ÖZGÜR ÖZEL'DEN İMAMOĞLU'NUN TUTUKLANMASINA İLİŞKİN AÇIKLAMA YAPTI
CHP Genel Başkanı Özgür Özel, yolsuzluk soruşturmasında tutuklanmasının ardından İstanbul Büyükşehir Belediye (İBB) Başkanlığı görevinden uzaklaştırılan Ekrem İmamoğlu'nun "casusluk" suçundan tutuklanmasına ilişkin, "Elbette yorgunuz, kızgınız, tepkiliyiz ama hiçbiri ümit etmesin ki ne moralsiziz ne bizi yıkabildiler ne de yıkabilecekler." dedi.
"Hiçbiri ümit etmesin ki bizi yıkamadılar"
Özel, "casusluk" suçundan yürütülen soruşturma kapsamında İmamoğlu'nun tutuklanmasına ilişkin İstanbul Adliyesi önünde konuştu.
Özgür Özel konuşmasında, "Elbette yorgunuz, kızgınız, tepkiliyiz ama hiçbiri ümit etmesin ki ne moralsiziz ne bizi yıkabildiler ne de yıkabilecekler. Bugün yukarıda bu kanunlara son derece hakim yetkin avukatların ortak değerlendirmesi şuydu, demek ki bu kadar aciz duruma düştüler.

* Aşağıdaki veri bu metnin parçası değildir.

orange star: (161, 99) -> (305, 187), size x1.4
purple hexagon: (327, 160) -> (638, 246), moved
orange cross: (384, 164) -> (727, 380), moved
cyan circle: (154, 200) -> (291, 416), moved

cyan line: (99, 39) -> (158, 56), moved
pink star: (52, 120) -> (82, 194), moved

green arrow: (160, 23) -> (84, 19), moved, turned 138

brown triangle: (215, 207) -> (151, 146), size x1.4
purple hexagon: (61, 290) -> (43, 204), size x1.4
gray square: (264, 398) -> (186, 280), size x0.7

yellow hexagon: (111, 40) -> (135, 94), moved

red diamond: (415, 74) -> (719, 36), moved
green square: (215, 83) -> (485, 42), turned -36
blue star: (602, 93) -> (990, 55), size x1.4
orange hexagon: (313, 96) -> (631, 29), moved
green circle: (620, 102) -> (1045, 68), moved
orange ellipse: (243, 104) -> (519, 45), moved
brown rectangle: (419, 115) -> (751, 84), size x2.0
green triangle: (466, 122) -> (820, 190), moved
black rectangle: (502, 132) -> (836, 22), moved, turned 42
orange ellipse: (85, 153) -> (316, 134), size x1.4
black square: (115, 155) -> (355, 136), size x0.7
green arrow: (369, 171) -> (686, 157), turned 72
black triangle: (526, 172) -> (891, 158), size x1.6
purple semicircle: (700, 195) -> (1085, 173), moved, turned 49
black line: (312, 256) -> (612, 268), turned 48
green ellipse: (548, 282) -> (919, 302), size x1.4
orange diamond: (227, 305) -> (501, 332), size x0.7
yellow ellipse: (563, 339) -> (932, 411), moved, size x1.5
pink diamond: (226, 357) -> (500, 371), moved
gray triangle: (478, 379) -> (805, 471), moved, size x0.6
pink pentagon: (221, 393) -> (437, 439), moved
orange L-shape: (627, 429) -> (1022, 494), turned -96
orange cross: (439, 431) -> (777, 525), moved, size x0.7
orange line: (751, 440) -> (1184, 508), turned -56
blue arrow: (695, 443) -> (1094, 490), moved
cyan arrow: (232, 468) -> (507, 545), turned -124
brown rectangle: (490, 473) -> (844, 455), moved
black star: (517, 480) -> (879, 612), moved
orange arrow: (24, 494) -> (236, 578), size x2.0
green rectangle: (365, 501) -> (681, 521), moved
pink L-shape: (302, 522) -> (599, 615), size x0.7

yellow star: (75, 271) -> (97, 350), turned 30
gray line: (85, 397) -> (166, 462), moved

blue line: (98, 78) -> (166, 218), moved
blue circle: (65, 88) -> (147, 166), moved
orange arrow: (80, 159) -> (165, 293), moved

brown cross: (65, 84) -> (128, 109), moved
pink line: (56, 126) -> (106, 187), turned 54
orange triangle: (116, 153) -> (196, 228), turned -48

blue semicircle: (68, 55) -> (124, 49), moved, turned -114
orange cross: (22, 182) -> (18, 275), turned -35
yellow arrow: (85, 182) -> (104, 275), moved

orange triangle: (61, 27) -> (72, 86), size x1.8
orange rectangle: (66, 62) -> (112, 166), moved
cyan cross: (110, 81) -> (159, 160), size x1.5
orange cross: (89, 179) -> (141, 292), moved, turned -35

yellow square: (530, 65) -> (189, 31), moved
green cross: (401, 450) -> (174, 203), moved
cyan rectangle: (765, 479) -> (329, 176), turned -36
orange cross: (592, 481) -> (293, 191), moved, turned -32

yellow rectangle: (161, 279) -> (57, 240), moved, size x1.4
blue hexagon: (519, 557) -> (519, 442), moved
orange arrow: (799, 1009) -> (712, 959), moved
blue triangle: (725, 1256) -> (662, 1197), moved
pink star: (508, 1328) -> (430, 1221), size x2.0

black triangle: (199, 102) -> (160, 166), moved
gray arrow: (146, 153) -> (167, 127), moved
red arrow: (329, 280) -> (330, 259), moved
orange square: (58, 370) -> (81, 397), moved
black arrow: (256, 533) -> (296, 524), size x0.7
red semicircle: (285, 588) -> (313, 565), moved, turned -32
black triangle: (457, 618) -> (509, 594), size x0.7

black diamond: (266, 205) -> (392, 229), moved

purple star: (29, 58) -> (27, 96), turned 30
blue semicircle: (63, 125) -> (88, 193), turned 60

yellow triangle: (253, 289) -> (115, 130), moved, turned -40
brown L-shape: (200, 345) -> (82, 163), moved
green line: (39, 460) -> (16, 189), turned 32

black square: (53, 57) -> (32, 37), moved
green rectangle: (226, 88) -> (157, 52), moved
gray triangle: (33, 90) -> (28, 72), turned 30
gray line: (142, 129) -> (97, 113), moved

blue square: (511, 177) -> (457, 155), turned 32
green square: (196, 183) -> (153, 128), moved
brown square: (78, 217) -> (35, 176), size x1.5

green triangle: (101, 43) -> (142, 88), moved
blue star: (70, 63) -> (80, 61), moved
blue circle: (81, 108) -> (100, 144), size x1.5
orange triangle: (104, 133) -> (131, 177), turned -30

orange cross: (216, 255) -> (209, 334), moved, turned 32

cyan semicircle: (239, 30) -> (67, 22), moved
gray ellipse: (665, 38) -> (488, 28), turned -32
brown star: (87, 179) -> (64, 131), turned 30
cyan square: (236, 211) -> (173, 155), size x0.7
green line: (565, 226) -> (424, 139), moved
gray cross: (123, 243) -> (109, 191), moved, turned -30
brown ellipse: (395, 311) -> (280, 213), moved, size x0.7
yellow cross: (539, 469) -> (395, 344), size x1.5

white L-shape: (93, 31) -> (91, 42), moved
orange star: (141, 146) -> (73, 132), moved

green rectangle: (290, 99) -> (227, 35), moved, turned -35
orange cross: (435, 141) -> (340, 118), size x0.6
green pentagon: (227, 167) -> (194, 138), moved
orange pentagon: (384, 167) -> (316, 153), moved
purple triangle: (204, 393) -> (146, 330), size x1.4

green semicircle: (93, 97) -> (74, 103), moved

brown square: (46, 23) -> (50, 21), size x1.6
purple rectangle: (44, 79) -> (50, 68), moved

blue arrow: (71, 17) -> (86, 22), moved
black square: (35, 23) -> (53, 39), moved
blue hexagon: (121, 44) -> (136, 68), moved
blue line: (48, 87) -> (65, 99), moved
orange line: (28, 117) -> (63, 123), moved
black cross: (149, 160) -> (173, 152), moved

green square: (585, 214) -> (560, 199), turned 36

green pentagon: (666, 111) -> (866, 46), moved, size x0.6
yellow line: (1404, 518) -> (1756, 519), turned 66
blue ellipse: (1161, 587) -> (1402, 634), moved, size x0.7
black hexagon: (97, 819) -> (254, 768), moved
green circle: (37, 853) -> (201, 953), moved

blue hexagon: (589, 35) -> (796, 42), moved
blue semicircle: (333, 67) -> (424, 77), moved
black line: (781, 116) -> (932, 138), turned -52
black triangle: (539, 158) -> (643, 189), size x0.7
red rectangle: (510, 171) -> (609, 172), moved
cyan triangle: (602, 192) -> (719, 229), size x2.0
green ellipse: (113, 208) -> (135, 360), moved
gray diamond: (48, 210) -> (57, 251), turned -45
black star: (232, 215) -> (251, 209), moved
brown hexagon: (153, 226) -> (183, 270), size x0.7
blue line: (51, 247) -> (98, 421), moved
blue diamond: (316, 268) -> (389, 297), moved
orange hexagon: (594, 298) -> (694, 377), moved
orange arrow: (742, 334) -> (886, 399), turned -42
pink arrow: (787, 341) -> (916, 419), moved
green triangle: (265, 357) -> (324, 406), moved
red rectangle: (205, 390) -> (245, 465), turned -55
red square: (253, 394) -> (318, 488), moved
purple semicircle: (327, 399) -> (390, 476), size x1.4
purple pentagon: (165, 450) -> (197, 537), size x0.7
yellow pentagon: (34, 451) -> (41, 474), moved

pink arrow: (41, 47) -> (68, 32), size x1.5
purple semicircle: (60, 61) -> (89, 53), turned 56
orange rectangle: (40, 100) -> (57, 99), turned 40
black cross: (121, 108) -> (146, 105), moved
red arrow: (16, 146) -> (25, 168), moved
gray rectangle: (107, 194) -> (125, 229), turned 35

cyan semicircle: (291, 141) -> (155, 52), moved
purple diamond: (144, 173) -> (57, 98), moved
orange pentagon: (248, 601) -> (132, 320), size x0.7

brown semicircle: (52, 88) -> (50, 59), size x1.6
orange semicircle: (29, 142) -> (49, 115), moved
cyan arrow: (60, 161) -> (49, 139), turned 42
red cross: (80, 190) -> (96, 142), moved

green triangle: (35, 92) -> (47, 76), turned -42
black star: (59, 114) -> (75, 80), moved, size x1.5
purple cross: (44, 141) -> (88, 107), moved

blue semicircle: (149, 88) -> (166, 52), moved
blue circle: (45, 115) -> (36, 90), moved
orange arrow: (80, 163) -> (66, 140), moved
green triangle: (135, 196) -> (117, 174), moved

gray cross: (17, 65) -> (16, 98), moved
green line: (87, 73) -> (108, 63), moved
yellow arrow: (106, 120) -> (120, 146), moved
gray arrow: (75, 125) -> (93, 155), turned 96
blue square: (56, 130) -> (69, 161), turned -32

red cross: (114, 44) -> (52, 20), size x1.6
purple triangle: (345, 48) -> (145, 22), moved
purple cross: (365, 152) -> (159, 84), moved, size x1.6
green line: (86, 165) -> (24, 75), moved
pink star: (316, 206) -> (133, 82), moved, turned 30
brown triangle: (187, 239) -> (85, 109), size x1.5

Demek ki diğer suçlamalarda vatandaşı ikna edemediler." ifadelerini kullandı.
"Casusluk suçlamasıyla vatandaşı ikna etmeye çalışıyorlar"
Ekrem İmamoğlu ve arkadaşları hakkındaki terör örgütüne destek ve yolsuzluk iddialarının ispat edilemediğini iddia eden Özel, "En sonunda son çare yeni baştan bir şey yapalım biz bunlara casusluk suçlamasında bulunalım, belki vatandaşı böyle ikna ederiz diye bir şey söylüyorlar ortaya." açıklamasını yaptı.
"Evrak avukatlara verilmeden bilgi notu gönderildi"
Özel, tutuklama kararı okunduğu sırada evrakın avukatlara verilmeden Başsavcılığın basın bilgi notu gönderdiğini savunarak, şöyle konuştu:
"Bilgi notu da şöyle başlıyor, 'Ekrem İmamoğlu'nun Cumhuriyet Halk Partisi'ni yasa dışı yollarla ele geçirmek ve Cumhurbaşkanlığı için fon sağlamak için kurduğu terör örgütünün diğer suçlarının yanında.' Yahu o suçların, onun suç olabilmesi için adının çıkar amaçlı suç örgütü olabilmesi için sen önce iddianameyi yazacaksın, delilleri koyacaksın. Bunun üzerine yargılama başlayacak. Yargılamanın sonunda burada bir karar verilecek. Olumsuz bir karar olsa istinafı olacak, Yargıtay'ı olacak, karar kesinleşecek ancak ondan sonra buna suç örgütü denilebilir."